Rheumatic Disease, Medication Does Not Raise COVID-19 Risk

Patients with rheumatic diseases do not face heightened risk of serious illness if they contract SARS-CoV-2, even if they are treated with immunosuppressant medications, according to a new abstract presented at the American College of Rheumatology’s annual meeting.

The results are good news for patients, since they suggest patients can continue with their regular therapies without running an increased risk of adverse outcomes.

When the coronavirus disease 2019 (COVID-19) pandemic took hold around the world earlier this year, comorbidities emerged as one of the most troubling risk factors for patients who contracted the disease. However, given the novelty of the virus, little data was immediately available regarding which comorbidities, and with therapies, might put patients at particularly high risk of severe disease or death if they contracted the virus.

In the rheumatology community, one major question mark was the potential impact immunosuppressant therapies might have on COVID-19 risk. Some feared such drugs could leave patients more susceptible to the virus, though some anecdotal evidence suggested it might have the opposite effect.

Co-author Akhil Sood, MD, an internal medicine resident at University of Texas Medical Branch, in Galveston, and colleagues decided to analyze data that has emerged since the outbreak of the pandemic in order to get a better understanding of the real-world situation for patients with rheumatic diseases.

The team searched academic databases for studies between January 1 and June 1 that included patients with rheumatic diseases, finding 8 studies that included a combined total of 6,095 patients. The authors then pulled demographic data as well as therapeutic information for the patients.
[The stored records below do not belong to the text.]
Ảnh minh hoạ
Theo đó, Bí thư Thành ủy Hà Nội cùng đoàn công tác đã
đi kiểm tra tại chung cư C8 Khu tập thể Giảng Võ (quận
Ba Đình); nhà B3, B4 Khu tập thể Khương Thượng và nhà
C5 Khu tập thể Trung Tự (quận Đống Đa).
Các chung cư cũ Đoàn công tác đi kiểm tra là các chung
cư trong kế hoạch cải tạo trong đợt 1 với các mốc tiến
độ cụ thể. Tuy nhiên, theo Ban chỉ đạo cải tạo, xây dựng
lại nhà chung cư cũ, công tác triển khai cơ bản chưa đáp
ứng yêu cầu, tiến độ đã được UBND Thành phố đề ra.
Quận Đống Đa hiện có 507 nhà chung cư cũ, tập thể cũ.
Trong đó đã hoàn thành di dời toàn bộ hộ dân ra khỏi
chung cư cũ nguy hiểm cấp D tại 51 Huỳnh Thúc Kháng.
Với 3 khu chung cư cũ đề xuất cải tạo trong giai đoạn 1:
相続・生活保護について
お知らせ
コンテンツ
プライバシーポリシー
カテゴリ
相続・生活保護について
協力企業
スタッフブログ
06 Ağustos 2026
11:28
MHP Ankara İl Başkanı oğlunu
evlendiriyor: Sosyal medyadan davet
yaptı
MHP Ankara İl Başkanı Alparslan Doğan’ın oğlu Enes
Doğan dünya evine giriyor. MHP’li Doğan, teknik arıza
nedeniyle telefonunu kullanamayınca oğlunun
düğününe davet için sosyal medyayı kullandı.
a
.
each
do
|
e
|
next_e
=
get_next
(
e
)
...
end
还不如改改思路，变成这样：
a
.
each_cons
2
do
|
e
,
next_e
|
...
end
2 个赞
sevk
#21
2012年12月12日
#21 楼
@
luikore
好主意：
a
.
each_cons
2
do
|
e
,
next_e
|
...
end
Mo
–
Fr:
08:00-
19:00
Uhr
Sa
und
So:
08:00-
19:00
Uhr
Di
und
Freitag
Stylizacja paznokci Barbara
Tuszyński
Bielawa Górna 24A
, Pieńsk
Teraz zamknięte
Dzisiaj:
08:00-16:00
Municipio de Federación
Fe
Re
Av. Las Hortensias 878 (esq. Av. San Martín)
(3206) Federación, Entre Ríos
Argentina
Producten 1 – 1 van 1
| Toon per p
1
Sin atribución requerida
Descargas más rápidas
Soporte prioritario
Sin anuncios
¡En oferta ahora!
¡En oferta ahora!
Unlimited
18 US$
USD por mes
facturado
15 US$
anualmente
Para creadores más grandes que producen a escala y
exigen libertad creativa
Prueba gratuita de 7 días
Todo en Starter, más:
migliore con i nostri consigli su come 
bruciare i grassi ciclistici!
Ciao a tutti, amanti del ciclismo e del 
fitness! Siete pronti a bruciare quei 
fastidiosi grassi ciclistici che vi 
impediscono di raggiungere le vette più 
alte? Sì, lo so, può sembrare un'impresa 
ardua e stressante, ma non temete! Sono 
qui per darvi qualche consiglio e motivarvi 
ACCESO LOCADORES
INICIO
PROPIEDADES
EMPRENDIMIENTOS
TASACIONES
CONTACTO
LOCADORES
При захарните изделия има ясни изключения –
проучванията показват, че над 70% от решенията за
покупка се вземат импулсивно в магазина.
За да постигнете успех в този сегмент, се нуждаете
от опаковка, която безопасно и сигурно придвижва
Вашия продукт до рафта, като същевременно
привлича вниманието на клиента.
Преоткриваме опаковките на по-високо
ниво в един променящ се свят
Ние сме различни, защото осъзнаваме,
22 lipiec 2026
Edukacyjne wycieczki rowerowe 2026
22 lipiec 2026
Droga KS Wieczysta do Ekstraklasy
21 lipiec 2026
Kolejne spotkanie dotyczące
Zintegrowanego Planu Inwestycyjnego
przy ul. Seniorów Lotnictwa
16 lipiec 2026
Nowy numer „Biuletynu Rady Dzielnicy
Of the more than 6000 patients, just 123 (2%) patients were identified who either had tested positive for SARS-CoV-2 or had symptoms strongly suggesting infection. Among those patients, more than one-quarter (28%) had rheumatoid arthritis, and 7% had psoriatic arthritis.

The majority of the patients (68%) were on biologics, the most common of which were anti-tumor necrosis factor medications (31%). A total of 6% of patients were on Janus kinase inhibitors.

Most patients in the studies who contracted COVID-19 (73%) did not require hospitalization. Of the 32 of patients who did require hospitalization, 13 required ICU admission, and 4 patients died.

Sood said additional research with larger cohorts would be needed to confirm their findings, but he said the news suggests rheumatologists and their patients need not worry about continuing their standard medications.

“Based on our findings, patients with rheumatic diseases on biologic and targeted therapies are not at increased risk of COVID-19 infection,” he told Contagion. “We would recommend these patients to continue their immune therapies.”

A similar study, focused on pediatric patients, also found no excess risk for patients with rheumatic diseases.

Sood noted that other research has been done into whether immunosuppressive cancer therapies might also raise COVID-19 risk, but he said it was important to study rheumatic diseases specifically, since immunosuppressive cancer drugs and rheumatologic medications work differently.

“In patients with cancer, there is overall weakening of the immune system both from the disease as well as the chemotherapy,” he said. “Such immunosuppression can place them at increased risk for infection. In rheumatic disease, there is dysregulation of the immune system. Therapies act as immune modulators. It is difficult to apply the conclusions from our study on rheumatic disease patients to cancer patients.”